Generation Divider

And once again I have to come up with some excuse why I’m laughing out loud at work. You guys crack me up.

Thank you, tomndebb, that was exactly what I needed. Neither of us really wins the argument though. He’s born in '76, and I’m in '75, so we were trying to nail down which generation we’re in. And those are the exact years that are vague.

Anyway, it was this kind of argument: “There’s no way I’m generation Y, but you must be!” so it’s not exactly important.

What generation are you if people always try to put you down?

Well, You’re talking 'bout my generation

Muh-muh-muh-muh…

Late teens? Seriously, I’ve heard that from every teenager of every generation I’ve been aware of (for the record, I’m a clueless, out-of-touch, putting-down 41 YO father of a 13 YO daughter). Being ‘put down’ is more a part of growing into adulthood and establishing who you are than it is part of a particular generation.

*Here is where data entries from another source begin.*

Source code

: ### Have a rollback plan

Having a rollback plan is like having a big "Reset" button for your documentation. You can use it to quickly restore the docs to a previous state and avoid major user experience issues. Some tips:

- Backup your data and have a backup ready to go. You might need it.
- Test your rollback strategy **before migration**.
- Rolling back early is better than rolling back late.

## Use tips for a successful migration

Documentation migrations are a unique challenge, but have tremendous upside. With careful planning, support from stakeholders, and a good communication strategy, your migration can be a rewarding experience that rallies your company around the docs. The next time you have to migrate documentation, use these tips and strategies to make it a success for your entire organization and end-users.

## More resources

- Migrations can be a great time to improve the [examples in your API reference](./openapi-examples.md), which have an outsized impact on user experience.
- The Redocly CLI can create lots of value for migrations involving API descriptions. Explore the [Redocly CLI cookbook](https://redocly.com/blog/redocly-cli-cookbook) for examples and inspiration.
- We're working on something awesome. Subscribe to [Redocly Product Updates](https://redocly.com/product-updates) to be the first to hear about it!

I recall having the same feeling of being put down for who I was (or wasn’t in high school), and that was in the late 70s.

Relevant lyrics:

People try to put us d-down (talkin’ ’bout my generation)
People try to put us d-down (talkin’ ’bout my generation)
Just because we get around (talkin’ ’bout my generation)
Just because we get around (talkin’ ’bout my generation)
Things they do look awful c-c-cold (talkin’ ’bout my generation)
Things they do look awful c-c-cold (talkin’ ’bout my generation)
I hope I die before I get old (talkin’ ’bout my generation)
I hope I die before I get old (talkin’ ’bout my generation)

-The Who, My Generation, 1965

Vlad/Igor

I had a conversation about this with my mom and her friends recently. They all felt that the big dividing line between boomers and non-boomers was being old enough to be drafted into Vietnam - primarily for males of course, though girls were also strongly affected by this. This would make the line being born in 1954 or maybe in 1955, when my mother was born. She also grew up in small town where few boys got deferrments, so she knew several 19 or 20 year old boys who died there - and around the time she graduated high school was the time when all the social changes which had been going on elsewhere for several years had finally caught up to her hometown.

I never identified with generation x or y, or anything like that. That is simply a marketing term for me.

I was born in '83…I seem to recall the term “echo generation” being used for my generation. I guess that term fell out of vogue?